Phishing is defined in the Oxford dictionary as “the fraudulent practice of sending emails purporting to be from reputable companies in order to induce individuals to reveal personal information, such as passwords and credit card numbers.”
These phishing efforts are intended to do one of three things: get your private information so they can steal your identity; extort you for money directly; or install malware on your computer often for ransomware attacks.
The most common phishing email is looking for your credentials: your log-in and password. Once the scammers have your log-in and password, they can then access confidential information like your credit card information, address, and birthday.
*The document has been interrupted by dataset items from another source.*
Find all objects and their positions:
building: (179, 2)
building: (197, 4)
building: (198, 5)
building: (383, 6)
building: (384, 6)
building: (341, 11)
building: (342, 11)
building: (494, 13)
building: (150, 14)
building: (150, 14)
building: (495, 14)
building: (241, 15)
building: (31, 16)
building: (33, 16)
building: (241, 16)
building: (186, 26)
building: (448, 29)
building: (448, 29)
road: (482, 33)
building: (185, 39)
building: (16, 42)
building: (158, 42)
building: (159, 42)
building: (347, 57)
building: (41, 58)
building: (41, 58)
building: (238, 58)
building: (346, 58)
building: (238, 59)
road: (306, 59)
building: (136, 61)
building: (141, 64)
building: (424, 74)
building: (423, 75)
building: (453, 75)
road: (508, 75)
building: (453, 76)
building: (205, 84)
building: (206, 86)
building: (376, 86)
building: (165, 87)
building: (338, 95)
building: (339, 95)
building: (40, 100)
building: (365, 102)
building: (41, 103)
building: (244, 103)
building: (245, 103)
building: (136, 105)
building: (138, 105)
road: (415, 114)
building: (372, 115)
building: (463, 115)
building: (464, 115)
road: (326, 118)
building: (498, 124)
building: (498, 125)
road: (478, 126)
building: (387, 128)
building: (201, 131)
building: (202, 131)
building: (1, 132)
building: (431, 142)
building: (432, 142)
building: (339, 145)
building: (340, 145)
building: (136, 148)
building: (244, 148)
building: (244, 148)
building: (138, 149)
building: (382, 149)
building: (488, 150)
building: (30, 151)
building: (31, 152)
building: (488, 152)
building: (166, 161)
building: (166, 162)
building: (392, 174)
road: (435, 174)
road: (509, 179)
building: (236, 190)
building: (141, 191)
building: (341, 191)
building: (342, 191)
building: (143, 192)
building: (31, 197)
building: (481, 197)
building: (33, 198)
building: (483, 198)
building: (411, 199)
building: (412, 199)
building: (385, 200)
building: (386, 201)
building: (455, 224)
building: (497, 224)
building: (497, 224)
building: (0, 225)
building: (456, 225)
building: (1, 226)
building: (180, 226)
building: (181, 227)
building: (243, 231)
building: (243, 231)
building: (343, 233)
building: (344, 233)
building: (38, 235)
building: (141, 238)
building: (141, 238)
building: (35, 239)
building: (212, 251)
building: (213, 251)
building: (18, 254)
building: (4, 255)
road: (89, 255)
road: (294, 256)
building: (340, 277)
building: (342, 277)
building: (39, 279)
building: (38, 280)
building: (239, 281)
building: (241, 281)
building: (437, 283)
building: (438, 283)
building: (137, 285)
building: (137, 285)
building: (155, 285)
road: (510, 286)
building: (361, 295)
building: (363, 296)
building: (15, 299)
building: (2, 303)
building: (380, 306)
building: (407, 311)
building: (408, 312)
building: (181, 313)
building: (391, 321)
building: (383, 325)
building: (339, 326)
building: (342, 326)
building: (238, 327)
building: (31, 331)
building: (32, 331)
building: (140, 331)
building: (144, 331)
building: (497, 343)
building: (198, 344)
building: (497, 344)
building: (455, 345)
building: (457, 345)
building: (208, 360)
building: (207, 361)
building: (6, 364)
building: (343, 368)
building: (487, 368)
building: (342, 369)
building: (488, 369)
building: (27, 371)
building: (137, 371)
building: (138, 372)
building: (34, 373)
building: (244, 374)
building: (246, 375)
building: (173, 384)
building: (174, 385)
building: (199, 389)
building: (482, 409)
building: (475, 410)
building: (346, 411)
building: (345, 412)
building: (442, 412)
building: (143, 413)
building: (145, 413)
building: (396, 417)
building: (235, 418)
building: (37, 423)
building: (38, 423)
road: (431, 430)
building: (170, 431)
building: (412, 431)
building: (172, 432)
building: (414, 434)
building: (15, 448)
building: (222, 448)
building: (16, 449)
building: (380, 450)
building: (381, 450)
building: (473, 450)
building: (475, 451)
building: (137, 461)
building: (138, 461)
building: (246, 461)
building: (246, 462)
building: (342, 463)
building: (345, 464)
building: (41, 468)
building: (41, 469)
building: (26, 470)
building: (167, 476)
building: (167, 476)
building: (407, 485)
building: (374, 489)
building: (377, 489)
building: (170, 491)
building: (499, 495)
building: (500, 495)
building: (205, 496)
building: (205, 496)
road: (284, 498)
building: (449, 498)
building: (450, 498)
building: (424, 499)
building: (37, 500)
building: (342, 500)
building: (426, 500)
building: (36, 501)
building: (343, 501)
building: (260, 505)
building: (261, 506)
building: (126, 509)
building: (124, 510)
They can also use your email and password combination to try to access your accounts on other websites since many people re-use the same passwords across multiple sites.
It is also increasingly common to receive extortion emails. A common one was sent to my friend recently. The email told her that they had filmed her “enjoying” an adult video site and if she didn’t want them to publicly post the film of her pleasuring herself to the videos she needed to send them money.
Fortunately, my friend is smart enough that she didn’t fall for it. Knowing that she had not visited any adult video sites and that her laptop camera was blacked out also helped. However, for many people, an email like that might have seemed more ominous.
The benefit of this one is obvious. If you received this email and you had recently enjoyed such a site, you might be tempted to send the scammers $1,000 to make sure they didn’t publicly embarrass you.
Installing malware is also a goal of many internet thieves. Malware can do everything from harvesting your private information (log-ins, passwords, credit card numbers) to hijacking your computer to use it for stealing from others or launching data breach attacks on big companies.
Is phishing really that big of a deal?
Phishing is a huge problem for all of us, and getting worse every year.
An estimated 4% of all emails are phishing attempts. In March 2020 alone, over 60,000 phishing sites were reported to cybersecurity experts.
Microsoft found in 2019 that phishing emails had increased 250% in one year.
I believe it. I have received twelve phishing emails in the last two days. Almost all of them purported to be from either Paypal or Apple.
Cybersecurity company Avanan reports the two most popular brands phishers attempt to impersonate are Microsoft and Amazon. Paypal and Apple are also popular targets of scammers.
Chances are good you have received one or more phishing emails in the last month that, at first glance, appeared to be from one of these four major companies.
That makes sense when you think about it. Most of us have a relationship with one or more of these services, so it makes a person more likely to believe that they are being contacted by the company. All they need is for someone to be fooled by their look-alike emails, or not paying close attention, and they have got you. Throw enough darts and one of them is bound to hit a bullseye.
Banks and credit card companies also frequently appear in these fraudulent email messages. If you send enough emails pretending to be from Wells Fargo, sooner or later you are bound to hit the email of someone who is actually a Wells Fargo customer.
Other popular options for impersonation include the IRS, the Social Security Administration, and insurance companies. Again, it’s about the likelihood of reaching an actual customer who will be fooled.
How can we protect ourselves from being scammed?
Here are some tips from security experts on how to reduce your chances of being a victim:
1. Never respond to these phishing attempts. It might be tempting to mess with the scammers but your response only confirms your information and lets them know they have a good email. That increases your risk.
2. Verify the sender before you open any message. Look carefully at the name and the email to see if it looks legitimate.
3. Forward the email to your email provider or use the “Report phishing” option in your email menu.
4. Forward the email to the company that they are impersonating so they can report it and investigate it. If you look on the company’s website, they will likely have a dedicated email to receive complaints of phishing and spoofing.
5. If the email tells you that your password has been compromised or you need to verify something, close the email and go directly to the company’s webpage and log in to see if there are any requested updates to your information. Do this even if you are pretty certain the email is legitimate. Spoiler alert: it likely is not.
6. Never click on any links, downloads, or attachments in the emails no matter how real they look. You may be curious about what they are up to, but clicking on these links will only cause you headaches.
7. If the email is attempting to extort money from you, don’t panic. They are almost always using generic information and betting that it will just coincidentally apply to you.
With COVID stimulus checks coming out, the scammers will be even more interested in separating you from your money. Major shopping holidays like Christmas and Valentine’s Day will also encourage the scammers to flood you with phone emails.
Stay vigilant — pay attention, be suspicious, and when in doubt, delete!